====== Listed entries

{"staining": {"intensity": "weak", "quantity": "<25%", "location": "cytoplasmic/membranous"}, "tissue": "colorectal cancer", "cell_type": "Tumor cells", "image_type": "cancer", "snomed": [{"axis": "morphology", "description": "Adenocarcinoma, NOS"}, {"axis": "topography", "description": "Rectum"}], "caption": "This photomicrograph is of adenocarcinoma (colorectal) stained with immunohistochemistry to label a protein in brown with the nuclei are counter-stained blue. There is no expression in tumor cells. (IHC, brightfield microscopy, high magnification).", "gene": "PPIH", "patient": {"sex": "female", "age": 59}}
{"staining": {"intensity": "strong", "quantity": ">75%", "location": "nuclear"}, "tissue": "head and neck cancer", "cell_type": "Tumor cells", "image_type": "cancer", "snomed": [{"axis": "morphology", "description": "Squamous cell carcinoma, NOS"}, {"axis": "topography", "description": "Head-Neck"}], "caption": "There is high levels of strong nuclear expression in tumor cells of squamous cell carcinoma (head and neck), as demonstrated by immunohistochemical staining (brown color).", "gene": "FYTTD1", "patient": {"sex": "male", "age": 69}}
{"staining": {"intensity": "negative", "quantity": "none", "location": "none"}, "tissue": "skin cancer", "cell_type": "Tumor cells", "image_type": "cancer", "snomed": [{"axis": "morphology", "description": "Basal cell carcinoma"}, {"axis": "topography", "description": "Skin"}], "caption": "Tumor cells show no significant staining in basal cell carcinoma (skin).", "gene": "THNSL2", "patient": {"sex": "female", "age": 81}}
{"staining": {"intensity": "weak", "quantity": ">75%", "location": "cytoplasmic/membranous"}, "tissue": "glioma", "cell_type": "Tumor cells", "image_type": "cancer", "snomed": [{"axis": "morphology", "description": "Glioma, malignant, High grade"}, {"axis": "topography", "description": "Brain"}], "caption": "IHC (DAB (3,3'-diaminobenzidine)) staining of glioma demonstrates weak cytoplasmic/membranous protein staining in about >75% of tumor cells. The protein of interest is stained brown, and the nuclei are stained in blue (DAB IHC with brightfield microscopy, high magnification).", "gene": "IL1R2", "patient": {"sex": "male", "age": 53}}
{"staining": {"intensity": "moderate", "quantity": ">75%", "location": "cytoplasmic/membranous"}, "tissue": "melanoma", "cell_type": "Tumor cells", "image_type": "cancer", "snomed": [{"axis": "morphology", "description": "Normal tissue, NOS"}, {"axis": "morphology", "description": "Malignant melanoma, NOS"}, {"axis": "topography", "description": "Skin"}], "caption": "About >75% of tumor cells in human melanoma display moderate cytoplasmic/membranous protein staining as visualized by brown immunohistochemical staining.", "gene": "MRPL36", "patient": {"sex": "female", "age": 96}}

============

Transcribe the opening lines of the listing exactly, please. Stop after the line that contains "is high levels".

{"staining": {"intensity": "weak", "quantity": "<25%", "location": "cytoplasmic/membranous"}, "tissue": "colorectal cancer", "cell_type": "Tumor cells", "image_type": "cancer", "snomed": [{"axis": "morphology", "description": "Adenocarcinoma, NOS"}, {"axis": "topography", "description": "Rectum"}], "caption": "This photomicrograph is of adenocarcinoma (colorectal) stained with immunohistochemistry to label a protein in brown with the nuclei are counter-stained blue. There is no expression in tumor cells. (IHC, brightfield microscopy, high magnification).", "gene": "PPIH", "patient": {"sex": "female", "age": 59}}
{"staining": {"intensity": "strong", "quantity": ">75%", "location": "nuclear"}, "tissue": "head and neck cancer", "cell_type": "Tumor cells", "image_type": "cancer", "snomed": [{"axis": "morphology", "description": "Squamous cell carcinoma, NOS"}, {"axis": "topography", "description": "Head-Neck"}], "caption": "There is high levels of strong nuclear expression in tumor cells of squamous cell carcinoma (head and neck), as demonstrated by immunohistochemical staining (brown color).", "gene": "FYTTD1", "patient": {"sex": "male", "age": 69}}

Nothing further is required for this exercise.